Silver Scarcity Gets More Extreme
The comments below are an edited and abridged synopsis of an article by Keith Weiner
The silver price has dropped recently. The price is the seen; the basis mostly goes unseen.
A chart (included) shows two ratios: Gold basis to silver basis, and gold cobasis to silver cobasis, or a measure of gold’s abundance to silver’s abundance, and gold’s scarcity to silver’s scarcity.
Today the blue line (gold is more abundant) is not merely above 1, it is above the spike in October, 2008. To find a level this high, we have to look back to 2006. Before that, 2001. And before that, 1998, when Berkshire Hathaway was buying mass quantities of silver after Warren Buffett drove the price up 73% from about $4.25.
Now the old standby, the silver basis overlaid with the dollar price measured in silver: The cobasis—the measure of scarcity—has been almost straight up from August 8. So has the dollar, which rose from 1.49 grams of silver on August 10, to 1.75g (that’s silver dropping from $20.80 to $17.76, just about $3.00).
Normally, the basis should be around the cost of storage + the cost of interest + marginal profit margin.

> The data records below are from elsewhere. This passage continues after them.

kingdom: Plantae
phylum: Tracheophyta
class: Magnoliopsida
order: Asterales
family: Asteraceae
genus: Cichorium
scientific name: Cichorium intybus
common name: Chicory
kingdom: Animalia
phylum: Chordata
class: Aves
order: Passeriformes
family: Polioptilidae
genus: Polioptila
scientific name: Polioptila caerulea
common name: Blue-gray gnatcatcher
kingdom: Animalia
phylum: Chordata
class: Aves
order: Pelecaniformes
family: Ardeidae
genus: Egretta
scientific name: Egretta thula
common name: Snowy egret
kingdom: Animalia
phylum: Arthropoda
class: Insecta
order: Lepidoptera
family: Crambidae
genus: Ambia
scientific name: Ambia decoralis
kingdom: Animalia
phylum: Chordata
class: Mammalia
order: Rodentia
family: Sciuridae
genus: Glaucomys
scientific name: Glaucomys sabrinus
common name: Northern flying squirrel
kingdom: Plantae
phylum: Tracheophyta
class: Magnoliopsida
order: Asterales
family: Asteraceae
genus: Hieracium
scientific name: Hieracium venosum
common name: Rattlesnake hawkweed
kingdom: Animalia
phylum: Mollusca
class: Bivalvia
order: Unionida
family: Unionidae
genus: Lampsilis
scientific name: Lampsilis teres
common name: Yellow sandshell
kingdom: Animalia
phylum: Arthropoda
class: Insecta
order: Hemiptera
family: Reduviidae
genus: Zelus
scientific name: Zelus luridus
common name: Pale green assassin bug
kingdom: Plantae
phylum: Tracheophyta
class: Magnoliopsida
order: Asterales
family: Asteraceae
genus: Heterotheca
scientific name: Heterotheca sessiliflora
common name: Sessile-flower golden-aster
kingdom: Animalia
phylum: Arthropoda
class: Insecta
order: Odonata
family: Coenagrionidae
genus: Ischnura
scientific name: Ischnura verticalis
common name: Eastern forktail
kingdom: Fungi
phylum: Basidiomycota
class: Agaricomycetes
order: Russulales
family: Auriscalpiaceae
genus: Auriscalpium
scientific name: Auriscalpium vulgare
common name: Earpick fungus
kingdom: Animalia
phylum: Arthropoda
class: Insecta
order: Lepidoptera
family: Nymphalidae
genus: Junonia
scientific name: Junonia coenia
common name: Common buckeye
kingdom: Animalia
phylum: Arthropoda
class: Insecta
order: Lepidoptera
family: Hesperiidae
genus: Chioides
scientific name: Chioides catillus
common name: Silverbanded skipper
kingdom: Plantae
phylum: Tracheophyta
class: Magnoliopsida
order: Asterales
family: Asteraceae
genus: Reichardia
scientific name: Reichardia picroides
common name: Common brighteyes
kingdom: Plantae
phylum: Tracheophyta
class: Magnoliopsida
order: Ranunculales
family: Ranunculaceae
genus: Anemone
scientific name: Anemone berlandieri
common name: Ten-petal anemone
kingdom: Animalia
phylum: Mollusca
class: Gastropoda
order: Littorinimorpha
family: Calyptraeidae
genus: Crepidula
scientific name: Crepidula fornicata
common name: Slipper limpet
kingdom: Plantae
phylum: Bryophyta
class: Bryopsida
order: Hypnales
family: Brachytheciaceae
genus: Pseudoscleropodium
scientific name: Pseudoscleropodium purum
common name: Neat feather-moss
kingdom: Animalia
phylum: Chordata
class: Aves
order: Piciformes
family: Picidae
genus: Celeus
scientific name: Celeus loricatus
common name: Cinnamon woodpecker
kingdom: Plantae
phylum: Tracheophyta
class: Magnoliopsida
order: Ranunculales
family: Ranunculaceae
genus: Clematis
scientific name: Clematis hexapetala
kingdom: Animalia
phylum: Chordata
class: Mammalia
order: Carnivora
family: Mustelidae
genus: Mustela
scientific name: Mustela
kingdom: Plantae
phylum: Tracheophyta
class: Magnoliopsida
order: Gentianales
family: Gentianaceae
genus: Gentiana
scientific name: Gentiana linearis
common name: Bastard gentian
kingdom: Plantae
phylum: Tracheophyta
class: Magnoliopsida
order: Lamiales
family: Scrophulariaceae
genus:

The higher the interest rate, the higher the basis should be.
Times have not been normal since 2008, and especially since the Covid lockdown. The relevant interest rate to the basis (i.e. the short-term rate) has been on a tear since Q4 last year, and accelerating since the end of January.
At the beginning of August, 6-month LIBOR was 3.3%. Now it is 3.7%. That’s a gain of 0.4%, which may not sound like a lot, until you look at the cobasis, which is under 0.5%. The interest rate moved as much in a month as the total magnitude of the cobasis!
Normally the silver basis should go up; it would be remarkable for going down at all, much less with the interest rate rising this much.
Finally, Weiner looks at the silver lease rate, which is LIBOR—the silver forward rate (related to the silver basis).
It’s up to 4.8%, the neutral point for a bank. Banks borrow at LIBOR, buy silver and then sell it forward. They would have to charge 4.8% to break even. This does not count their own internal treasury cost—the bank may be borrowing at 3.7%, but it marks up this cost to each group within the bank. Then the bullion group has its own internal costs. Then a credit spread is added, based on each particular lessee’s risk profile. And finally, a profit margin is added.
It makes sense that, as something becomes scarcer, the cost to rent it goes up. This is what backwardation is telling us. Silver has become scarce. This is likely to mean a price move to the upside.